Charter Hall Retail REIT's Fiscal First-Half Results Beat Expectations, to See Operating Income and EPS Growth from Fiscal 2026, Jarden Research Says

MT Newswires Live
02-17

Charter Hall Retail REIT (ASX:CQR) fiscal first-half results slightly exceeded expectations, which suggests a 1.6% half-on-half swing in the second half of the current fiscal year, according to a Feb. 14 note by Jarden Research.

The real estate investment trust reported fiscal first-half statutory earnings of AU$0.1869 per unit, compared with a loss of AU$0.0724 a year earlier. Analysts polled by Visible Alpha expected earnings of AU$0.044 per unit.

Total revenue and other income for the six months ended Dec. 31, 2024, was AU$193 million, compared with AU$149.5 million a year earlier. Of the total, property income was AU$95.5 million.
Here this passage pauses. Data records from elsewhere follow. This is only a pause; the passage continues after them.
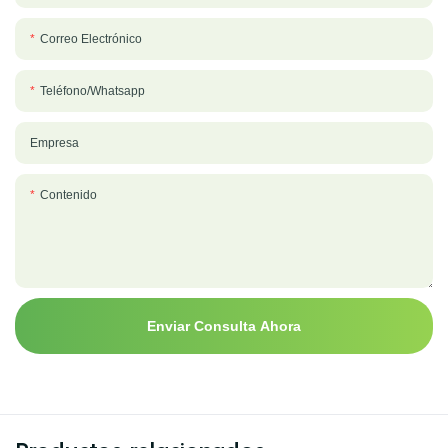
Correo Electrónico
Teléfono/whatsapp
Empresa
Contenido
Enviar Consulta Ahora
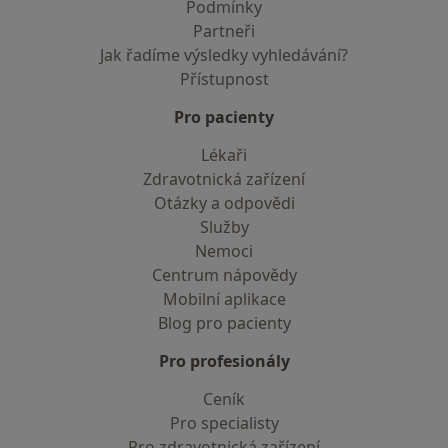
Podmínky
Partneři
Jak řadíme výsledky vyhledávání?
Přístupnost
Pro pacienty
Lékaři
Zdravotnická zařízení
Otázky a odpovědi
Služby
Nemoci
Centrum nápovědy
Mobilní aplikace
Blog pro pacienty
Pro profesionály
Ceník
Pro specialisty
Pro zdravotnická zařízení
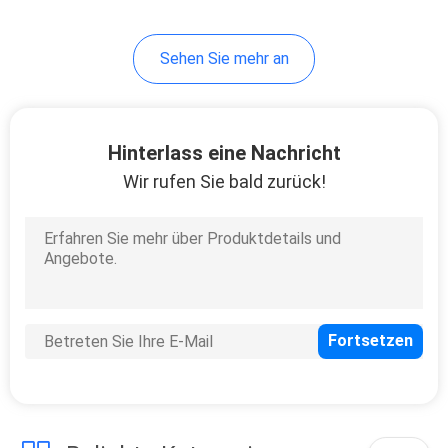
30
Sehen Sie mehr an
Cigalike-Diffusor
Vape
Hinterlass eine Nachricht
Wir rufen Sie bald zurück!
19
Mini Electronic
Cigarette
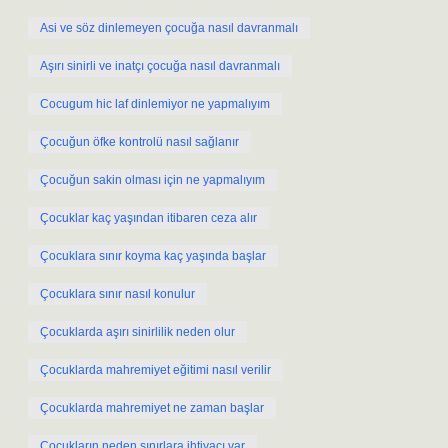
Asi ve söz dinlemeyen çocuğa nasıl davranmalı
Aşırı sinirli ve inatçı çocuğa nasıl davranmalı
Cocugum hic laf dinlemiyor ne yapmalıyım
Çocuğun öfke kontrolü nasıl sağlanır
Çocuğun sakin olması için ne yapmalıyım
Çocuklar kaç yaşından itibaren ceza alır
Çocuklara sınır koyma kaç yaşında başlar
Çocuklara sınır nasıl konulur
Çocuklarda aşırı sinirlilik neden olur
Çocuklarda mahremiyet eğitimi nasıl verilir
Çocuklarda mahremiyet ne zaman başlar
Çocukların neden sınırlara ihtiyacı var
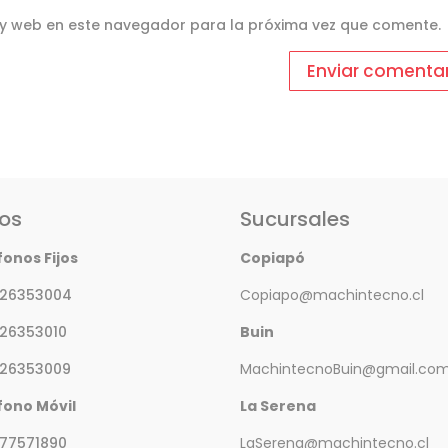
 y web en este navegador para la próxima vez que comente.
os
Sucursales
fonos Fijos
Copiapó
 26353004
Copiapo@machintecno.cl
 26353010
Buin
 26353009
MachintecnoBuin@gmail.co
fono Móvil
La Serena
77571890
LaSerena@machintecno.cl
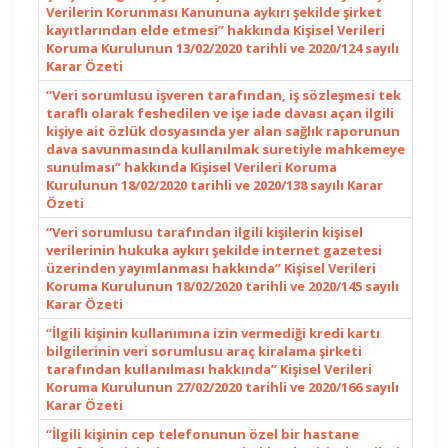
Verilerin Korunması Kanununa aykırı şekilde şirket
kayıtlarından elde etmesi” hakkında Kişisel Verileri
Koruma Kurulunun 13/02/2020 tarihli ve 2020/124 sayılı
Karar Özeti
“Veri sorumlusu işveren tarafından, iş sözleşmesi tek
taraflı olarak feshedilen ve işe iade davası açan ilgili
kişiye ait özlük dosyasında yer alan sağlık raporunun
dava savunmasında kullanılmak suretiyle mahkemeye
sunulması” hakkında Kişisel Verileri Koruma
Kurulunun 18/02/2020 tarihli ve 2020/138 sayılı Karar
Özeti
“Veri sorumlusu tarafından ilgili kişilerin kişisel
verilerinin hukuka aykırı şekilde internet gazetesi
üzerinden yayımlanması hakkında” Kişisel Verileri
Koruma Kurulunun 18/02/2020 tarihli ve 2020/145 sayılı
Karar Özeti
“İlgili kişinin kullanımına izin vermediği kredi kartı
bilgilerinin veri sorumlusu araç kiralama şirketi
tarafından kullanılması hakkında” Kişisel Verileri
Koruma Kurulunun 27/02/2020 tarihli ve 2020/166 sayılı
Karar Özeti
“İlgili kişinin cep telefonunun özel bir hastane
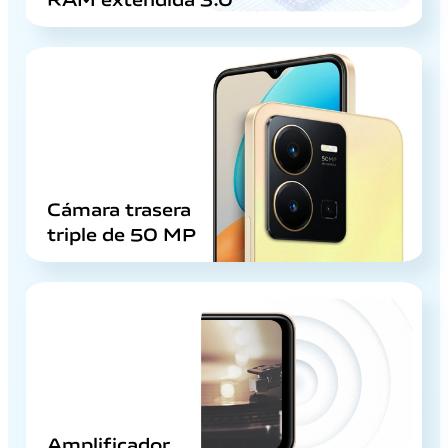
Cámara trasera
triple de 50 MP
Amplificador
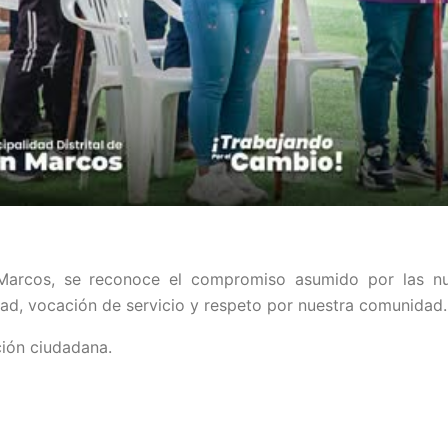
 Marcos, se reconoce el compromiso asumido por las nu
idad, vocación de servicio y respeto por nuestra comunidad.
ión ciudadana.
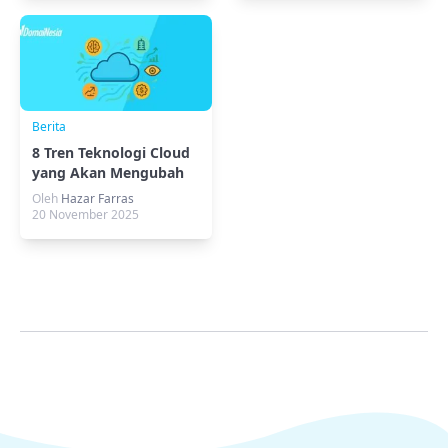
Berita
8 Tren Teknologi Cloud
yang Akan Mengubah
Infrastruktur Digital
Oleh
Hazar Farras
20 November 2025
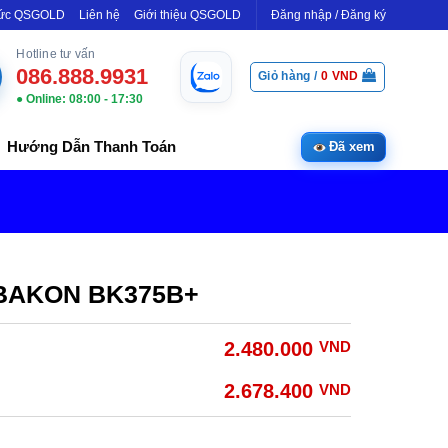
Tức QSGOLD
Liên hệ
Giới thiệu QSGOLD
Đăng nhập / Đăng ký
Hotline tư vấn
086.888.9931
Giỏ hàng /
0
VND
● Online: 08:00 - 17:30
Hướng Dẫn Thanh Toán
Đã xem
c BAKON BK375B+
2.480.000
VND
2.678.400
VND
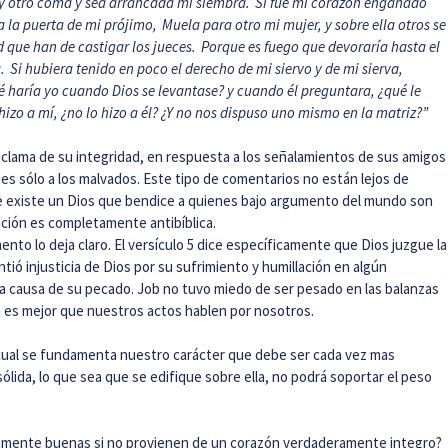
y otro coma y sea arrancada mi siembra.
Si fue mi corazón engañado
a la puerta de mi prójimo,
Muela para otro mi mujer, y sobre ella otros se
 que han de castigar los jueces.
Porque es fuego que devoraría hasta el
a.
Si hubiera tenido en poco el derecho de mi siervo y de mi sierva,
 haría yo cuando Dios se levantase? y cuando él preguntara, ¿qué le
 hizo a mí, ¿no lo hizo a él? ¿Y no nos dispuso uno mismo en la matriz?”
roclama de su integridad, en respuesta a los señalamientos de sus amigos
s sólo a los malvados. Este tipo de comentarios no están lejos de
e existe un Dios que bendice a quienes bajo argumento del mundo son
ación es completamente antibíblica.
nto lo deja claro. El versículo 5 dice específicamente que Dios juzgue la
ntió injusticia de Dios por su sufrimiento y humillación en algún
a causa de su pecado. Job no tuvo miedo de ser pesado en las balanzas
e es mejor que nuestros actos hablen por nosotros.
a cual se fundamenta nuestro carácter que debe ser cada vez mas
sólida, lo que sea que se edifique sobre ella, no podrá soportar el peso
emente buenas si no provienen de un corazón verdaderamente integro?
Analysts surveyed by Visible Alpha expected net property income from wholly owned properties of AU$87.6 million.

Jarden expects the REIT to see net operating income growth and the benefits from asset recycling, including the acquisition of an AU$318 million stake at Hotel Property Investments (ASX:HPI), an AU$50.3 million shopping center in Glebe in New South Wales with a 5.9% yield, and AU$44 million in convenience retail assets.

This is expected to flow through to stronger operating earnings per share growth from fiscal year 2026 onwards, Jarden added.

Jarden has an overweight rating on Charter Hall Retail REIT and a price target of AU$3.60.

Shares of the REIT rose past 3% in recent Monday trade.